▶ [Dataset records]
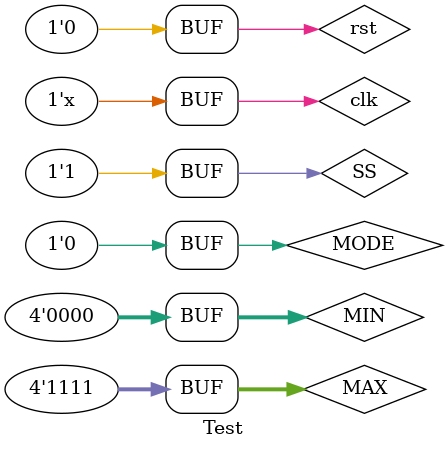
<source format=v>
`timescale 1ns / 1ps


module Test;

	// Inputs
	reg clk;
	reg rst;
	reg SS;
	reg MODE;
	reg [3:0] MIN;
	reg [3:0] MAX;

	// Outputs
	wire [3:0] OUT;

	// Instantiate the Unit Under Test (UUT)
	CNT4b uut (
		.clk(clk), 
		.rst(rst), 
		.SS(SS), 
		.MODE(MODE), 
		.MIN(MIN), 
		.MAX(MAX), 
		.OUT(OUT)
	);

	initial begin
		// Initialize Inputs
		clk = 0;
		rst = 1;
		SS = 1;
		MODE = 1;
		MIN = 0;
		MAX = 15;
		#20 rst = 0;
		#800;
		MODE = 0;

	end
	always begin 
	#10 clk = ~clk;
	end
      
endmodule


</source>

▶ [What you should do] Working from the material above, transcribe it exactly while omitting pictures.

▶ [Task answer]
<source format=v>
`timescale 1ns / 1ps


module Test;

	// Inputs
	reg clk;
	reg rst;
	reg SS;
	reg MODE;
	reg [3:0] MIN;
	reg [3:0] MAX;

	// Outputs
	wire [3:0] OUT;

	// Instantiate the Unit Under Test (UUT)
	CNT4b uut (
		.clk(clk), 
		.rst(rst), 
		.SS(SS), 
		.MODE(MODE), 
		.MIN(MIN), 
		.MAX(MAX), 
		.OUT(OUT)
	);

	initial begin
		// Initialize Inputs
		clk = 0;
		rst = 1;
		SS = 1;
		MODE = 1;
		MIN = 0;
		MAX = 15;
		#20 rst = 0;
		#800;
		MODE = 0;

	end
	always begin 
	#10 clk = ~clk;
	end
      
endmodule


</source>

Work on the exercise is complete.